Six Renovations You'll Want to Avoid
The joke about Canadian roads is that we have two seasons, winter and construction. The same can be said about the real estate market. That extends to homeowners that plot and plan all winter long on how they will improve their living space as soon as it’s warm enough outside to mix cement and swing a hammer. This is an admirable pursuit since maintaining and improving a home can not only make you more comfortable but also increase your home’s value. The trick in achieving the latter is knowing which home renovations to take on.
If you’re modifying your home to your personal taste and are planning on being there a while, go ahead and put in the bathroom with the purple walls and black star-studded ceiling. But if you intent is to put your place on the market in the near future, you might want to be a bit more conservative. The following are some renovation tasks you just might want to take a pass on because they do little to increase the value of your home and might actually deter buyers.
I Want A Pool
If you want a pool and are planning on staying put for a while, go ahead and start digging. It will usually cost you at least $10,000 for a basic pool and you could top the $100,000 mark if you opt for one with all the bells and whistles. Bottom line is that some potential buyers, particularly those with young children, view pools as safety hazards. Others may see nothing but a maintenance issue. Sometimes buyers insist that a pool be torn down or filled in as one of the contingencies of a sale. At the very least you won’t be seeing much, or any, return on your initial investment.
Building Too Much House
Just because you have a gigantic lot doesn’t mean you have to put an equally giant house on it. Suppose you live in a neighborhood filled with smallish single story homes. You decide you need more space so you add another bedroom and/or bathroom to the back of the home. Not a problem, from the street your home appears pretty much the same. You fit in with the rest of your neighbors. But what happens when you build up rather than back? All of a sudden you stick out like the proverbial sore thumb. Not only that when it comes time to sell you probably won’t get your investment money back. Buyers looking for larger homes tend to gravitate towards neighborhoods filled with larger homes.

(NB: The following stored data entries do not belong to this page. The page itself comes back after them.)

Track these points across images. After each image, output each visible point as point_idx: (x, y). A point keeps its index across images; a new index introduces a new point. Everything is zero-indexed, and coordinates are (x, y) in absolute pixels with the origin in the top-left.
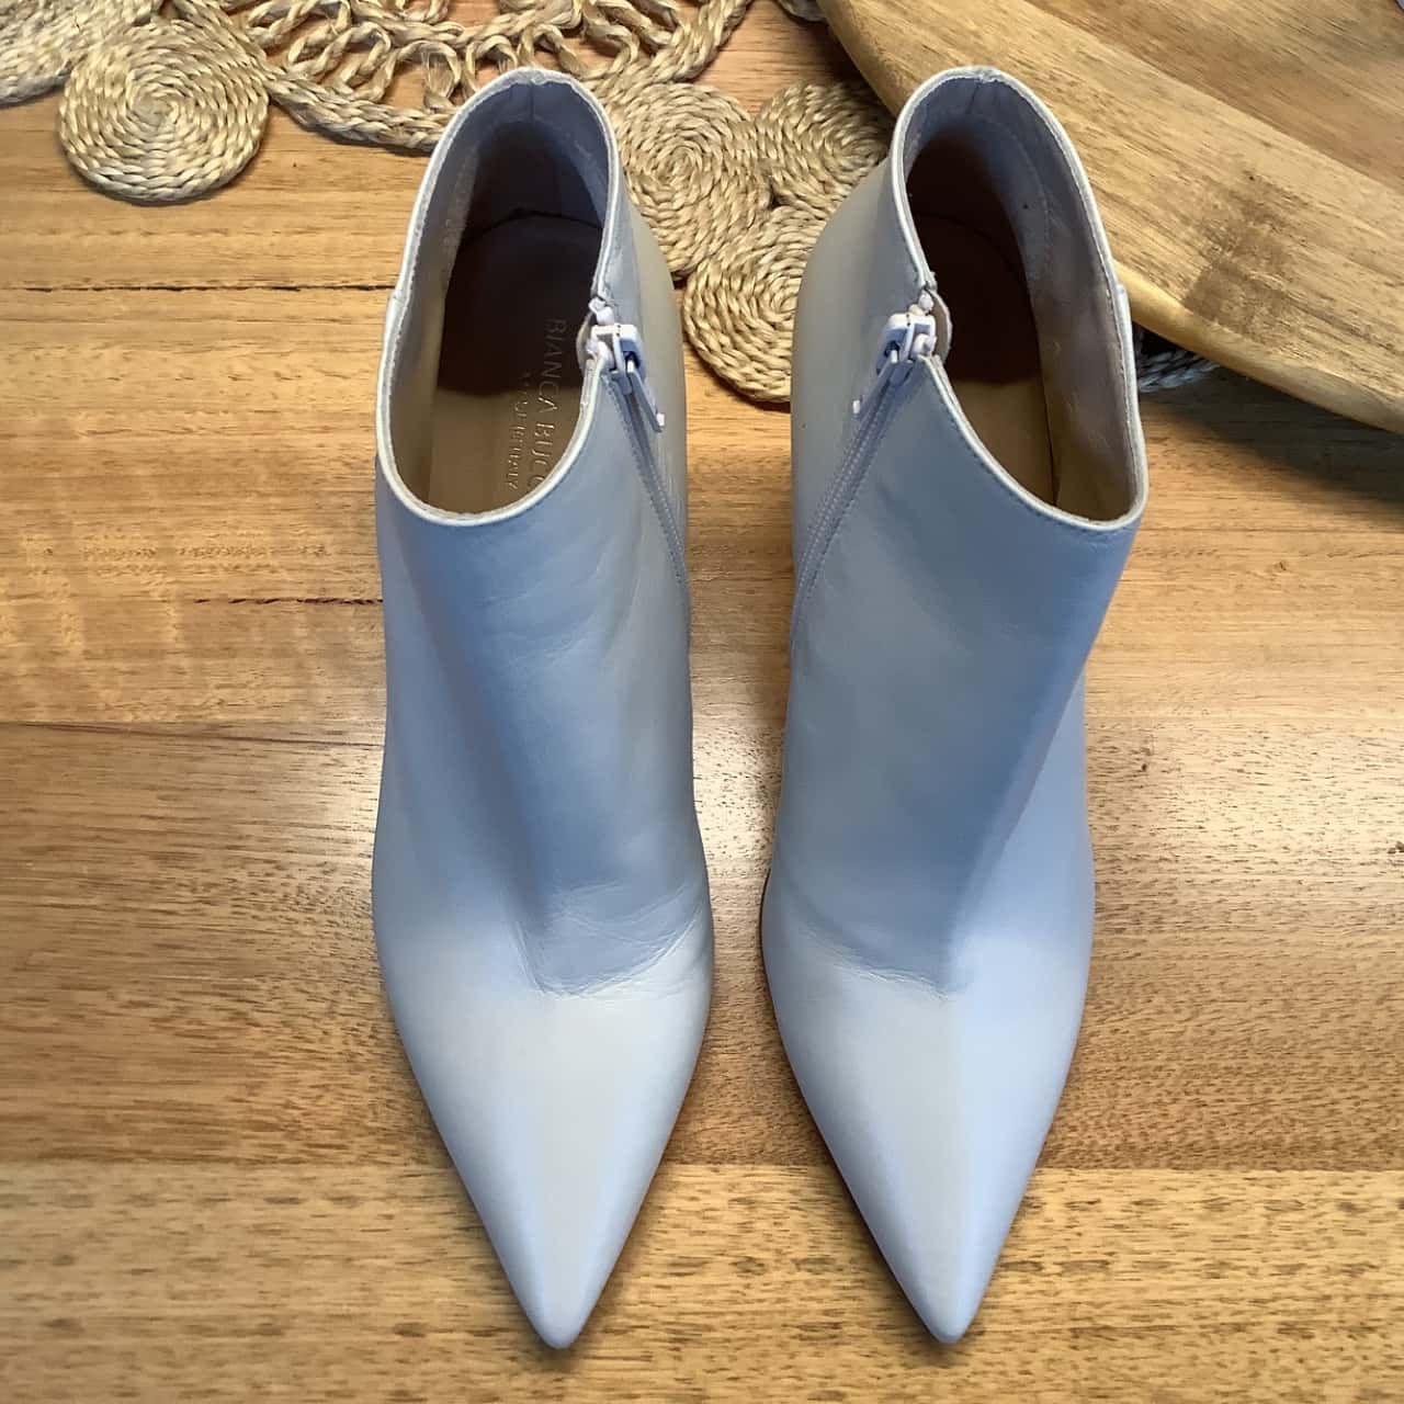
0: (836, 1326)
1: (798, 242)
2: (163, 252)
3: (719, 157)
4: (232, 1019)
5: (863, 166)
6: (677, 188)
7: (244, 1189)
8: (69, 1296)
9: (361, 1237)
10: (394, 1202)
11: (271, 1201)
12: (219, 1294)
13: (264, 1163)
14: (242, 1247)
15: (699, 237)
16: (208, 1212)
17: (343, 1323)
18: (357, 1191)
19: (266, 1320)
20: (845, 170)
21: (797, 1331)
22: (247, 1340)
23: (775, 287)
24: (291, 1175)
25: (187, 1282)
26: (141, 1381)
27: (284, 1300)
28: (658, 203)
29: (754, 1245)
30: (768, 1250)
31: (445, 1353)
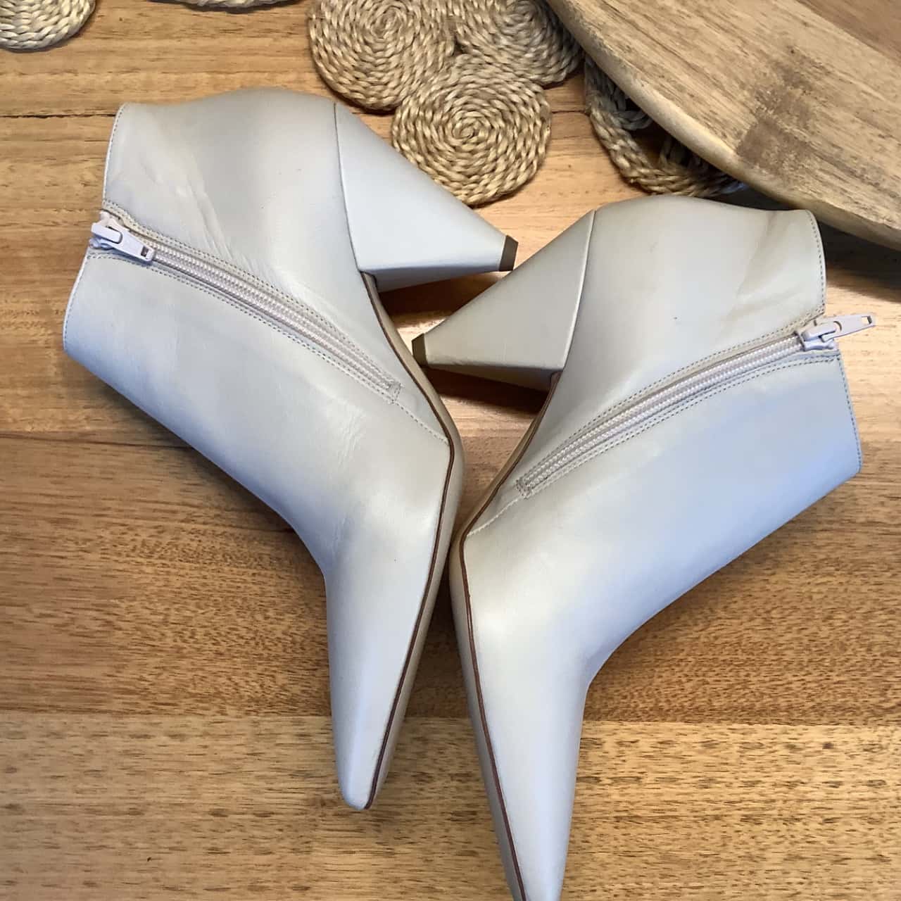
0: (474, 813)
1: (473, 82)
2: (33, 88)
3: (419, 14)
4: (104, 626)
5: (521, 22)
6: (390, 39)
7: (116, 729)
8: (15, 791)
9: (188, 758)
10: (207, 738)
11: (133, 736)
12: (104, 790)
13: (127, 714)
14: (116, 764)
15: (404, 79)
16: (95, 743)
17: (178, 808)
18: (184, 731)
19: (132, 806)
20: (508, 25)
21: (450, 816)
22: (123, 817)
23: (457, 118)
24: (145, 721)
25: (87, 784)
26: (61, 840)
27: (143, 795)
28: (375, 52)
29: (426, 765)
30: (435, 768)
31: (240, 827)
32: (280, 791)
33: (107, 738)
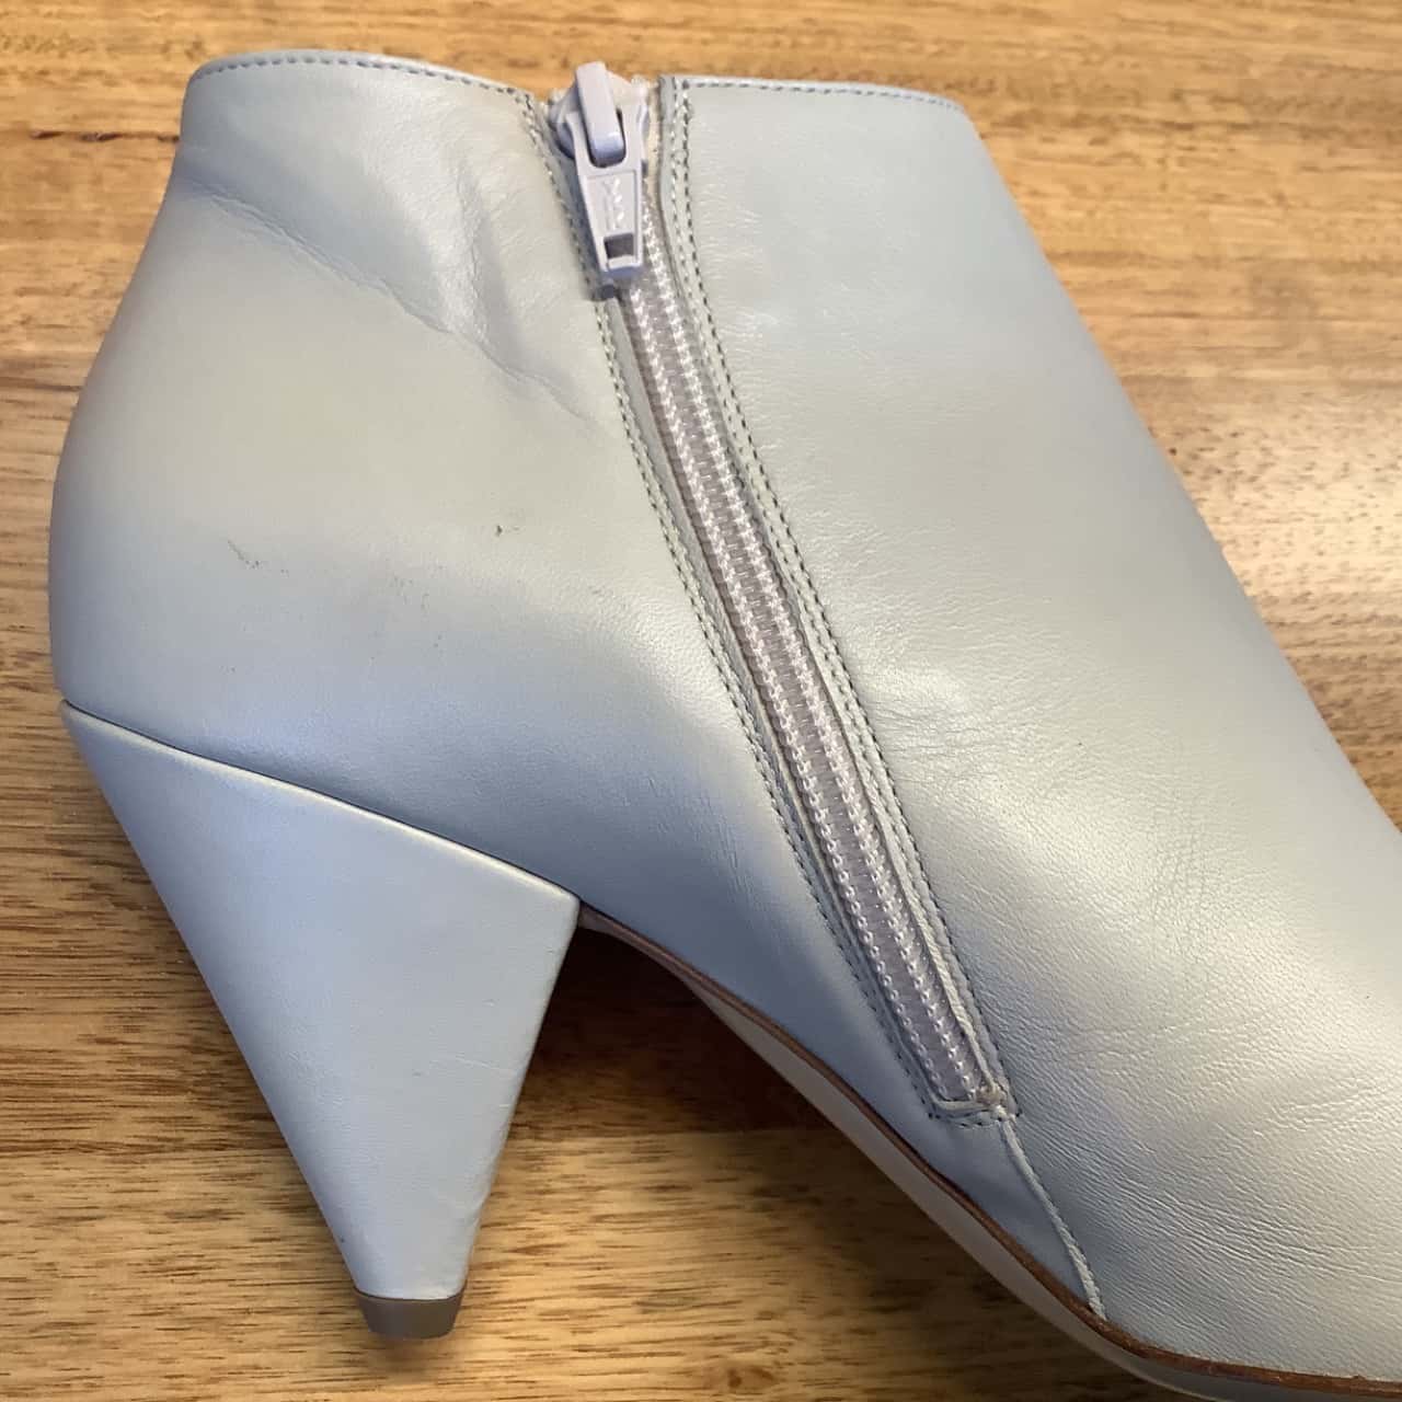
7: (125, 1198)
11: (176, 1216)
13: (159, 1150)
16: (64, 1242)
25: (36, 1365)
32: (613, 1352)
33: (101, 1227)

You have a massive green thumb and don’t mind spending hours in the garden trimming the rose bushes, edging pathways or mowing large expanses of lawn. Or, you have a gardener that comes by once a week to maintain your creation. Not all buyers have the luxury of time and money to spend on the upkeep of an elaborate garden, nor will that garden increase the value of the home. Some buyers may walk away; others may underbid your asking price after mentally considering the work involved to keep things looking nice.

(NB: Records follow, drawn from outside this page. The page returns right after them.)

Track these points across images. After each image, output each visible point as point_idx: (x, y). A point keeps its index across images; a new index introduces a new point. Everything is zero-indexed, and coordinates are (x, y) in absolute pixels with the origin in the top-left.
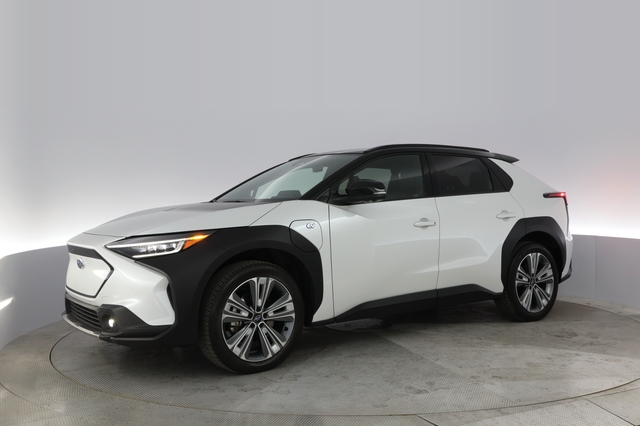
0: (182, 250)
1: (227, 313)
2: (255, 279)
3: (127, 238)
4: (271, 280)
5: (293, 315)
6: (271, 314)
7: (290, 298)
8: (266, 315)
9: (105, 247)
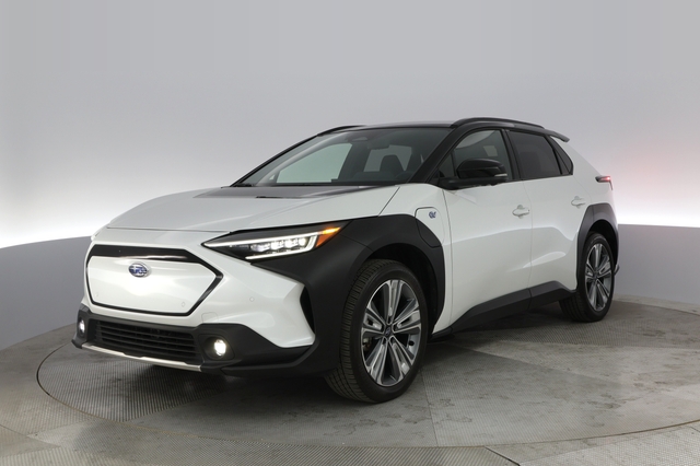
0: (314, 249)
1: (366, 327)
2: (388, 282)
3: (231, 234)
4: (402, 282)
5: (419, 326)
6: (399, 326)
7: (417, 305)
8: (395, 326)
9: (203, 245)
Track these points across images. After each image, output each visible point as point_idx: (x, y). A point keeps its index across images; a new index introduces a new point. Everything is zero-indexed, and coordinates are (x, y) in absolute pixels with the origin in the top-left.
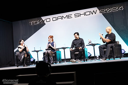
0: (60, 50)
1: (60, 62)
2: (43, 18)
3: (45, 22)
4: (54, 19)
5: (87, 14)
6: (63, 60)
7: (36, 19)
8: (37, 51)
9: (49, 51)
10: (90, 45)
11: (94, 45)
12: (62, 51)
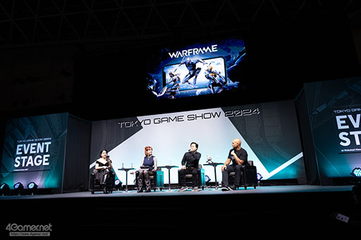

Upgrading your kitchen and/or bathroom is one of the best ways to get the best price for your home. That is, if you are consistent with your upgrades. If your kitchen has dated linoleum or laminate counters and you add stainless steel appliances, it’s just going to look odd. Replacing the plumbing in the bathroom without updating the flooring and the cabinets has the same effect. You will most likely get a bit more for you home than if you left the rooms in their original state. But, spending a bit more on the cosmetic side of the renovation could have netted you a lot more. Another thing, if you have a moderately priced home, don’t put in a million dollar home bathroom. All the marble in the world won’t change the fact that your house is a two bedroom starter property in a modest neighborhood.

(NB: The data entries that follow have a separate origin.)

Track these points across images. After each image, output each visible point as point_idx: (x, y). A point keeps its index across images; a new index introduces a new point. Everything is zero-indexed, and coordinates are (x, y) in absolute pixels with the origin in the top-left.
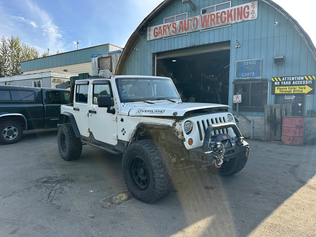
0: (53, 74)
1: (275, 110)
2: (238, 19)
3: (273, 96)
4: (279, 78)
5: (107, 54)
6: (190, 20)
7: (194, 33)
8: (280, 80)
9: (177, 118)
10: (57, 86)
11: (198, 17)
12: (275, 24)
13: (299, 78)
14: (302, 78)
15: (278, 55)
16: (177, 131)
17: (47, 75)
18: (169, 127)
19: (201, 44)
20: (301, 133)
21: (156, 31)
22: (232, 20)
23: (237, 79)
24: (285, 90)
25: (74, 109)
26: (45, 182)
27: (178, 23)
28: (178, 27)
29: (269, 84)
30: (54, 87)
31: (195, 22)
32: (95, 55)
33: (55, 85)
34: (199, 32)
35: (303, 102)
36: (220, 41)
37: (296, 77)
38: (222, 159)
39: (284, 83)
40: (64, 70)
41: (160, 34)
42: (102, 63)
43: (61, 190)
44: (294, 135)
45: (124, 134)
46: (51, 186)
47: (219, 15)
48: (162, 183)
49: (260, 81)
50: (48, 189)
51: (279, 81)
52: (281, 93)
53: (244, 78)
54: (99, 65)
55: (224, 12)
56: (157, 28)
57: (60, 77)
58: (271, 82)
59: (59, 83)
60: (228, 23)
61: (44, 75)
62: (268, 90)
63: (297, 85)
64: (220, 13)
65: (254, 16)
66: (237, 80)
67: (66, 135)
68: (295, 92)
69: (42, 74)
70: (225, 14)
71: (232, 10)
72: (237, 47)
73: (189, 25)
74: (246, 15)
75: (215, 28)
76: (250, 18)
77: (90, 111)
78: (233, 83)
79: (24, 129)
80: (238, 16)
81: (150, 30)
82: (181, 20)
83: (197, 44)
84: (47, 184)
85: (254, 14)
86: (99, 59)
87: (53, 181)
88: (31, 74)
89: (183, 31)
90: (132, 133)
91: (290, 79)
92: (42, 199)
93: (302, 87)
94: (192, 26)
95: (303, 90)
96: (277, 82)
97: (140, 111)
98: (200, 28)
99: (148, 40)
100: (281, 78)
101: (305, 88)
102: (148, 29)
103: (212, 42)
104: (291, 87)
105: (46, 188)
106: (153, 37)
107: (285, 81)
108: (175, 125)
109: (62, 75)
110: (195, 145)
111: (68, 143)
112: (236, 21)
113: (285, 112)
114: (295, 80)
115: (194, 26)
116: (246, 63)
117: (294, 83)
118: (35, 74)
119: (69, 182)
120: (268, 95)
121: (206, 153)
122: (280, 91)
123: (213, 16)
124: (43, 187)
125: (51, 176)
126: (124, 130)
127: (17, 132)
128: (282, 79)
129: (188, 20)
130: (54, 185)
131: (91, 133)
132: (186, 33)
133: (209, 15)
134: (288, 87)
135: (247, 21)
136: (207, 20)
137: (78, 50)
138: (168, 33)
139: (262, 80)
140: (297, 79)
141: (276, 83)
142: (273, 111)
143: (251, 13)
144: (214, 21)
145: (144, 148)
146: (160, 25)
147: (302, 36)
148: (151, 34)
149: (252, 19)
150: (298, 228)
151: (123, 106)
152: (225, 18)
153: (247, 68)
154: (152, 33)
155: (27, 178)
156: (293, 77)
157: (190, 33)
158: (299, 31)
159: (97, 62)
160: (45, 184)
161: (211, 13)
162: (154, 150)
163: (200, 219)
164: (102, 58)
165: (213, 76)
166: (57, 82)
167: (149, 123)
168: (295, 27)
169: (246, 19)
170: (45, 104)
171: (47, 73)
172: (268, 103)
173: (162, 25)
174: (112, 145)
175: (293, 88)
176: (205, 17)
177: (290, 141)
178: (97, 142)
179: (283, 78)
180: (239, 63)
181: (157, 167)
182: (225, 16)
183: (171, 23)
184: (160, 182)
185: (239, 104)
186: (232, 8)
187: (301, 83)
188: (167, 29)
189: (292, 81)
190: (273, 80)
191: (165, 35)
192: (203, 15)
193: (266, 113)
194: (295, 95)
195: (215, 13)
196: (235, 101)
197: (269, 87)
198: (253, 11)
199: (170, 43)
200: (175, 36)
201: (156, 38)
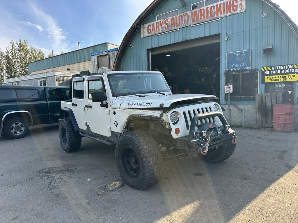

Do Your Really Want Carpeting?
Once upon a time wall-to-wall carpeting was a plus in a new home. Remember the shag carpet, thick enough to sink your toes in and even lie down and take a comfortable snooze? Those days are gone. Carpets are usually harder to keep clean that the more desirable hardwood or laminate flooring in today’s homes. Besides, your color choice might be a put off for potential buyers even if they aren’t opposed to carpet in at least some of the rooms. Chances are you’ll put in a lot of money installing new carpet, with nothing in return.
Improvements vs. Maintenance
Putting in new plumbing or a new heater or air conditioner is part of keeping a home properly maintained. Don’t expect this to improve the value of your home even if you’ve decided to upgrade to a new no-fuss central vacuum system. Electrical systems, hot water heaters, anything to do with the proper functioning of sinks, showers, bathtubs and toilets are the basics in a home, not window dressing. Without these items in good working order, your home may not sell at all.